High-tech poop projects entered the media spotlight in 2019, when researchers asked the public to #GiveAShit by sending photos of their poops to train artificial intelligence for the world’s first crowdsourced poop database. Since then a number of poop apps have entered the scene, including Moxie, a web-based app described by Wired as analyzing “turds with some precision,” but also recognized poop in the reviewer’s face. 

“While practically tricky to use, this app could be a great way of getting in touch with our poo and its consistencies, for anyone who is not so au fait with the Bristol Stool Chart,” wrote Wired. “Taking seriously the decrees of an app that purports to tell me how healthy I am and recognises poo in my face? Perhaps not.” 

These apps are part of a growing trend of AI-assisted healthcare. At its best, health-promoting technological design would be driven by the needs and desires of the most vulnerable patients, would be equally and freely accessible to all, and would allow communities to surpass gatekeeping inherent in the medical-industrial complex.  

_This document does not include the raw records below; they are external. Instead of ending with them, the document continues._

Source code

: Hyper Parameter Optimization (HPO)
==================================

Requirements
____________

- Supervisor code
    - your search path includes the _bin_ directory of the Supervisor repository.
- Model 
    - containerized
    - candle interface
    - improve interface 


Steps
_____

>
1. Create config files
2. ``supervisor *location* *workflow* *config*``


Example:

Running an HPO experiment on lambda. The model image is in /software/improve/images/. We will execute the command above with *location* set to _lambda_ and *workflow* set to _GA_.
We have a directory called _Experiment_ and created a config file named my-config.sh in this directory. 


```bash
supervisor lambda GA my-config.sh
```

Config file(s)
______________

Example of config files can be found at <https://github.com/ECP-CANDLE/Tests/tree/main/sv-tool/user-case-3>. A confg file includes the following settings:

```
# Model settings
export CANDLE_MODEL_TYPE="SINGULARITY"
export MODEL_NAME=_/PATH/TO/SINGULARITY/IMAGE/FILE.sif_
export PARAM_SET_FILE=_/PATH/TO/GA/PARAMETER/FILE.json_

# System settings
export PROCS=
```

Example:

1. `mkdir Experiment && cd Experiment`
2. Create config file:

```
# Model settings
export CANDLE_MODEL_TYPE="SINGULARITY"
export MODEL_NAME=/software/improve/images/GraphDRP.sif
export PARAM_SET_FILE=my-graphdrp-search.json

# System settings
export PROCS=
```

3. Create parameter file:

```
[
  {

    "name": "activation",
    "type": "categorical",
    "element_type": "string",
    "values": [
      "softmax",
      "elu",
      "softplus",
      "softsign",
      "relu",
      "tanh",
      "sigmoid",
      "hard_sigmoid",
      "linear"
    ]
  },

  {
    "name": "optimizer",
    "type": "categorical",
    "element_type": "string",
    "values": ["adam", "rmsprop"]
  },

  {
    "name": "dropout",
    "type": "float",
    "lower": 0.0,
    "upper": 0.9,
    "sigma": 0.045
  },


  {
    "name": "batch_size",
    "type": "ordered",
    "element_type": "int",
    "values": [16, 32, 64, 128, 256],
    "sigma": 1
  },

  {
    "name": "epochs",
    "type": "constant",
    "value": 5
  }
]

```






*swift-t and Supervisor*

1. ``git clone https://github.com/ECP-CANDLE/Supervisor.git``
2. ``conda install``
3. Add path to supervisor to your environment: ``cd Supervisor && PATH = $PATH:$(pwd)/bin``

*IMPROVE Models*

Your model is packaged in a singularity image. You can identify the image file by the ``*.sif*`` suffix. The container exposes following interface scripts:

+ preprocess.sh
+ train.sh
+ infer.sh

The pharmaceutical industry, however—ever more concerned with new gadgets and programs, rather than issues like poverty and pollution that are at the root of poor health— is pouring billions into AI research for the purposes of profiting, not ensuring people are healthy. Healthcare industries are “primed to profit from the potential of AI,” by harnessing “mass pools of data,” according to One Nucleus, a European group of pharmaceutical companies. Apps like Dieta Health are well-positioned to enter the AI-based market for clinical trials, which aims to boost pharmaceutical revenue by keeping research and development costs down.

For now, poop-scanning apps seem to be the least of our concerns, but it’s not difficult to imagine how seemingly objective algorithms could be utilized by the pharma industry to rubber-stamp drugs that will eventually be recalled from the market and the subject of lawsuits.